Dang it’s been a long time since I’ve written. I have been quite aware of this; on Saturday and Sunday mornings when I am accustomed to writing, having an urge to sit down and do it. Yet, it just seemed like I didn’t have much to write about. I was in a pretty good routine of doing normal life things. I wake up and meditate most mornings, go to work, and listen to audio books by people like Caroline Myss, Richard Rohr, Brene Brown, and Carl Jung while I’m driving around. I spend a little time with friends but more often than not I’m out on the mountain scoring cheap re-usable materials on Craig’s List to make my patios, and building a fence so my dog doesn’t run away. In the evenings I read, or watch documentaries on Netflix. Pretty normal, right? Not much to write home about.
But then, in the midst of all this normalness, something started to happen. Some things started to shift. Spaces began opening up that were so natural for me to flow into. It’s sort of like when you put and upright glass into a tub of water. The space of the glass starts to push aside the water, creating a bit of a void. Eventually, as the glass is lowered further and further into the tub, a vacuum is created and the water can’t help but start spilling in over the sides of the glass. It can’t help but flow into the space that has been created.

◆ ◆ ◆ ◆

**WHAT IS BEING ASKED**
Please answer these questions using the post above.
(a) On which mornings is the writer used to sitting down to write?
(b) What is the writer building to keep the dog from running away?
(c) In the comparison in the second paragraph, what object is lowered into a tub of water?

◆ ◆ ◆ ◆

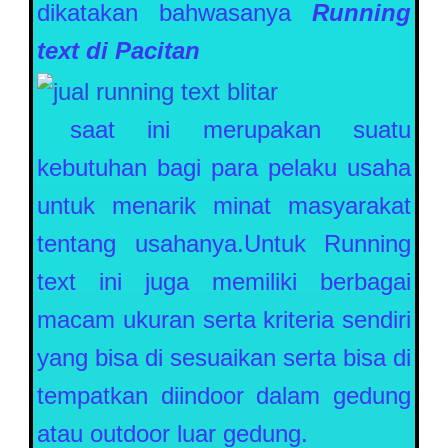
dikatakan bahwasanya
Running
text di
Pacitan
saat ini merupakan suatu
kebutuhan bagi para pelaku usaha
untuk menarik minat masyarakat
tentang usahanya.Untuk Running
text ini juga memiliki berbagai
macam ukuran serta kriteria sendiri
yang bisa di sesuaikan serta bisa di
tempatkan diindoor dalam gedung
atau outdoor luar gedung.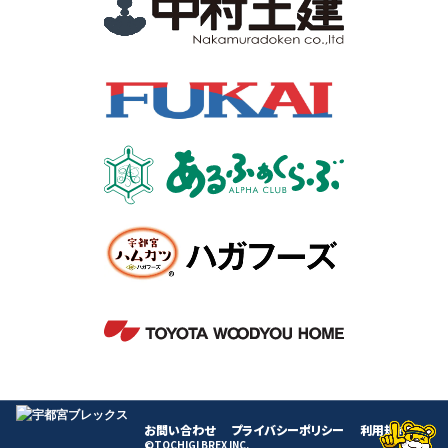
お問い合わせ
プライバシーポリシー
利用規約
©TOCHIGI BREX INC.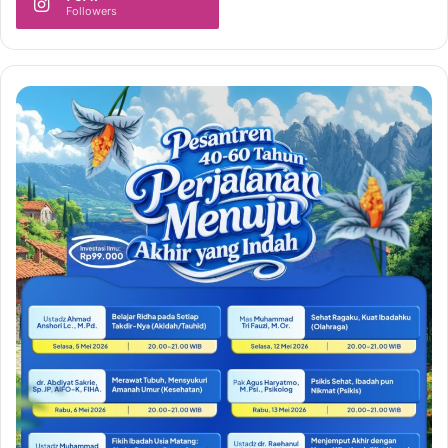
Followers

◆ ◆ ◆ ◆

**EXERCISE RESPONSE**
(a) Saturday and Sunday mornings.
(b) A fence.
(c) An upright glass.